DEN: Turunnya Perputaran Dana di Judi Online Turut Dorong Ekonomi Tumbuh 5,12%
Dewan Ekonomi Nasional atau DEN menilai penanganan judi daring atau judol sejak Mei 2025 membuat pertumbuhan ekonomi kuartal kedua tahun ini bisa tumbuh 5,12% secara tahunan. Direktur Eksekutif DEN, Firman Hidayat mengatakan turunnya judol membuat dana tadinya dikirim ke luar negeri dapat berputar dalam bentuk investasi dan konsumsi oleh masyarakat.
Pusat Pelaporan dan Analisis Transaksi Keuangan atau PPATK mendata perputaran dana judol pada paruh pertama tahun ini telah susut 72% secara tahunan menjadi Rp 99,67 triliun. Menurut Firman judol telah menahan pertumbuhan ekonomi 2024 sebesar 0,3% akibat.

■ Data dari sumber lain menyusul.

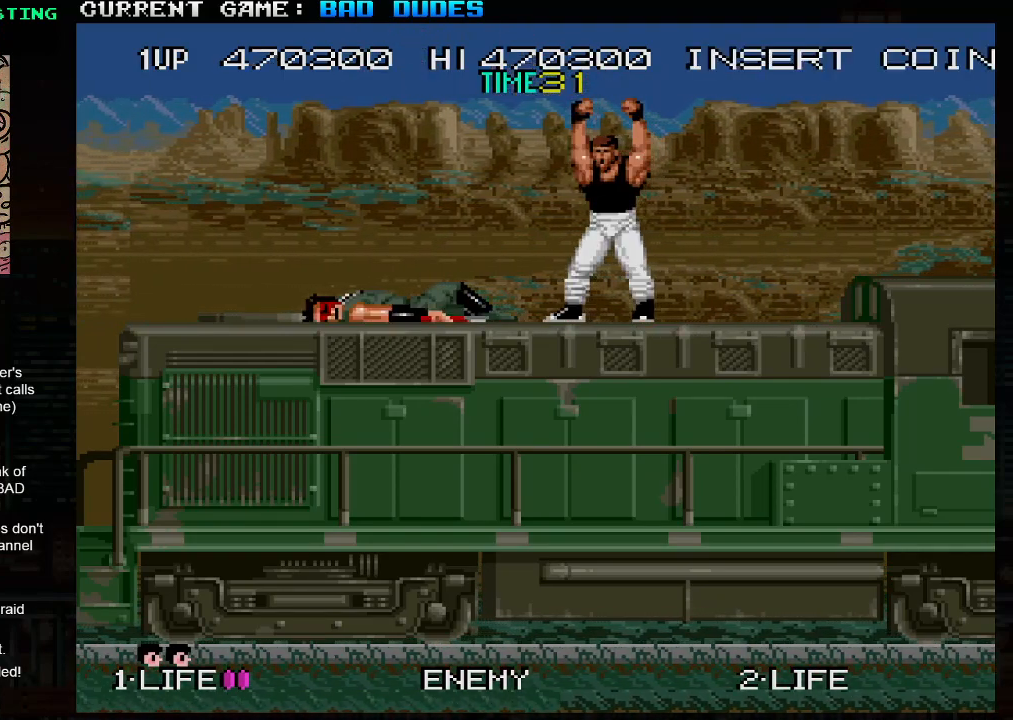
{"buttons": [], "left_stick": "center", "events": [[450, "left_stick", "center"]]}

"Perputaran dana judol telah lebih rendah dibandingkan tahun lalu. Semoga dampak judol ke pertumbuhan ekonomi dapat mendekati 0% atau tidak ada sama sekali pada tahun ini," kata Firman dalam Katadata Policy Dialogue, Selasa (5/8).
Lebih jauh Firman mengatakan saat ini DEN masih mengkaji dampak judol ke perekonomian nasional pada tahun ini. Menurut dia, perhitungan dampak judol pada pertumbuhan ekonomi tahun lalu baru dilakukan secara sederhana.
Firman memaparkan dana masyarakat senilai Rp 51,3 yang terserap judol tahun lalu telah menghilangkan pendapatan pajak sekitar Rp 6,4 triliun. Sementara itu, 70% atau hampir RP 36 triliun dana judol tersebut dikirimkan ke luar negeri.
Firman menilai perekonomian nasional dapat tumbuh lebih dari 5% akibat peningkatan produktivitas masyarakat dengan berkurangnya aktivitas judol. "Kalau dana judol yang berputar bisa terus ditekan, harusnya pertumbuhan ekonomi nasional bisa lebih baik," katanya.
Kepala PPATK, Ivan Yustiavandana sebelumnya menyatakan pemain judol telah susut 68,32% secara tahunan pada paruh pertama tahun ini menjadi 3,1 juta orang. Pada 2024, pemain judol tercatat melonjak lebih dari dua kali lipat secara tahunan menjadi hampir 10 juta orang.
Menurutnya, 80% dari pemain judol di dalam negeri berasal dari kelompok masyarakat berpenghasilan rendah atau kurang dari Rp 5 juta per bulan. Mayoritas atau sekitar 55% dari pemain judol berumur 30-50 tahun, sementara kelompok umur 21-30 tahun berkontribusi hingga 37,4%.
Ivan menunjukkan masyarakat dengan pendapatan kurang dari Rp 1 juta per bulan menggunakan sebagian besar atau hingga 73% dari pendapatan bulanan untuk bermain judol. Sementara itu, masyarakat dalam kelompok pendapatan Rp 1 juta sampai Rp 2 juta dan hingga Rp 20 juta mengalokasikan lebih dari 40% pendapatan bulanan untuk judol.
"Masyarakat yang bermain judol memiliki 16 kali kemungkinan lebih besar untuk berhutang. Hal ini sangat berkorelasi dengan munculnya keinginan bunuh diri oleh pemain judol sebab mereka pada akhirnya akan terlilit utang," katanya.